The Plot: German writer Sandra (Sandra Hüller) has left London and moved to the scenic mountain country in France with her teacher husband Samuel (Samuel Theis) and their visually-impaired young son Daniel (Milo Machado Graner). After an interview that Sandra is involved with ends abruptly, Samuel is found dead outside. He fell from the attic window and hit the shed on the way down. The only witness is Daniel. The police start up their investigation, revealing some uncomfortable home truths about this marriage…
The Verdict: Juries at the Cannes Film Festival don’t always get it right, given their preference for ponderous films that will leave people scratching their heads in bewilderment afterwards (Titane anyone?). They got it right this year though. Winner of both the Palme d’Or and the Palm Dog awards, Anatomy Of A Fall has the potential to go further though and has already been hotly-tipped for Oscar nominations. Though, whether it will qualify for both the international film category (it’s partly in English and French) and best picture remains to be seen. For now, it’s enough to just focus on the film’s many qualities as a crumbling family postmortem and a forensic courtroom drama that picks away at the many different perspectives in a criminal trial.
The title itself is a nod to Otto Preminger’s memorable drama Anatomy Of A Murder. Director and co-writer Justine Triet though is less focused on the alleged murder aspect though, leaving the film somewhat ambiguous as to guilt or innocence for most of its lengthy running time. She leaves the audience guessing at every twist and turn of the story, as a writer fights her case and tries to maintain a link to her son during the technicalities of a courtroom trial. Before we even get to meet the victim, he’s already dead. It’s a cleverly-structured narrative from Triet and her partner Arthur Harari, moving quickly into an investigation to keep the plot ticking away and not showing their hands just yet. The audience is in the dark as much as the investigators, who amusingly toss a crash-test dummy out of the attic window during crime scene reenactments. It’s one of the film’s few light moments, given the level of forensic detail that it gets into about this fatal fall.

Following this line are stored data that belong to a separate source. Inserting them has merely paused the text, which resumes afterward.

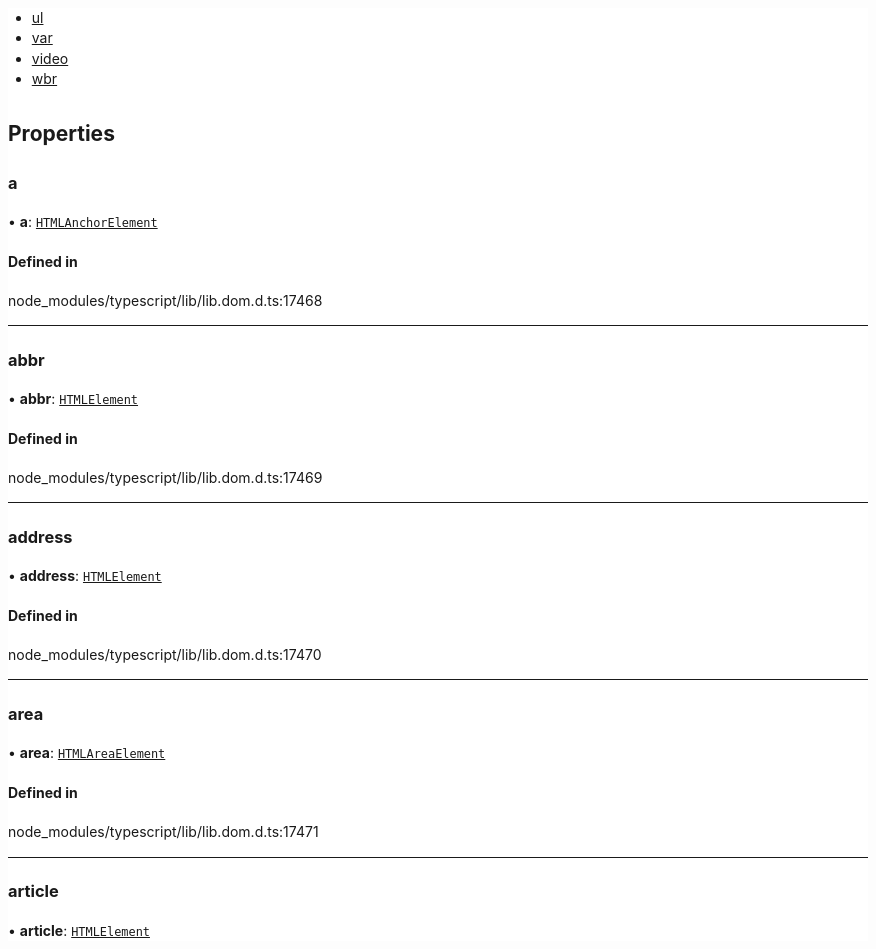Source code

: - [ul](annotation_annotation_layer_state._internal_.HTMLElementTagNameMap.md#ul)
- [var](annotation_annotation_layer_state._internal_.HTMLElementTagNameMap.md#var)
- [video](annotation_annotation_layer_state._internal_.HTMLElementTagNameMap.md#video)
- [wbr](annotation_annotation_layer_state._internal_.HTMLElementTagNameMap.md#wbr)

## Properties

### a

• **a**: [`HTMLAnchorElement`](../modules/annotation_annotation_layer_state._internal_.md#htmlanchorelement)

#### Defined in

node_modules/typescript/lib/lib.dom.d.ts:17468

___

### abbr

• **abbr**: [`HTMLElement`](../modules/annotation_annotation_layer_state._internal_.md#htmlelement)

#### Defined in

node_modules/typescript/lib/lib.dom.d.ts:17469

___

### address

• **address**: [`HTMLElement`](../modules/annotation_annotation_layer_state._internal_.md#htmlelement)

#### Defined in

node_modules/typescript/lib/lib.dom.d.ts:17470

___

### area

• **area**: [`HTMLAreaElement`](../modules/annotation_annotation_layer_state._internal_.md#htmlareaelement)

#### Defined in

node_modules/typescript/lib/lib.dom.d.ts:17471

___

### article

• **article**: [`HTMLElement`](../modules/annotation_annotation_layer_state._internal_.md#htmlelement)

The focused direction from Triet ensures that it remains a convincing character study throughout, as we watch Sandra explain her perspective on her husband while the deceased can’t speak for himself. Triet mines this for a number of key scenes to also make it an anatomy of a marriage too. Where the film really succeeds though is that it’s exceptionally well acted by Sandra Hüller (from the Oscar-winning Toni Erdmann) and the other actors too, including the young Milo Machado Graner. Hüller has this innate ability to just deliver a character without any bells, whistles or showboating. It’s full immersion into a character and her situation without coming across as obvious Method Acting. She also plays around with audience expectations – you want to believe her character, but yet there’s a niggling doubt pinballing around in your mind anyway. Intriguing.
Anatomy Of A Fall is time well earned and subsequently spent, even if it’s a tad overlong and has something of an anti-climax (take that, Hollywood if you want to try a remake). The anatomical study going on here is not just of a fall, but of other personal matters that are gripping even when dealing with seemingly mundane domestic affairs. The main takeaway though is that it’s an anatomy of a barnstorming performance from Hüller, surely a shoe-in for Best Actress. Anything less would be criminal.
Rating: 4 / 5
Review by Gareth O’Connor
In short: Anatomy of a performance
Directed by Justine Triet. Starring Sandra Hüller, Swann Arlaud, Milo Machado Graner, Samuel Theis.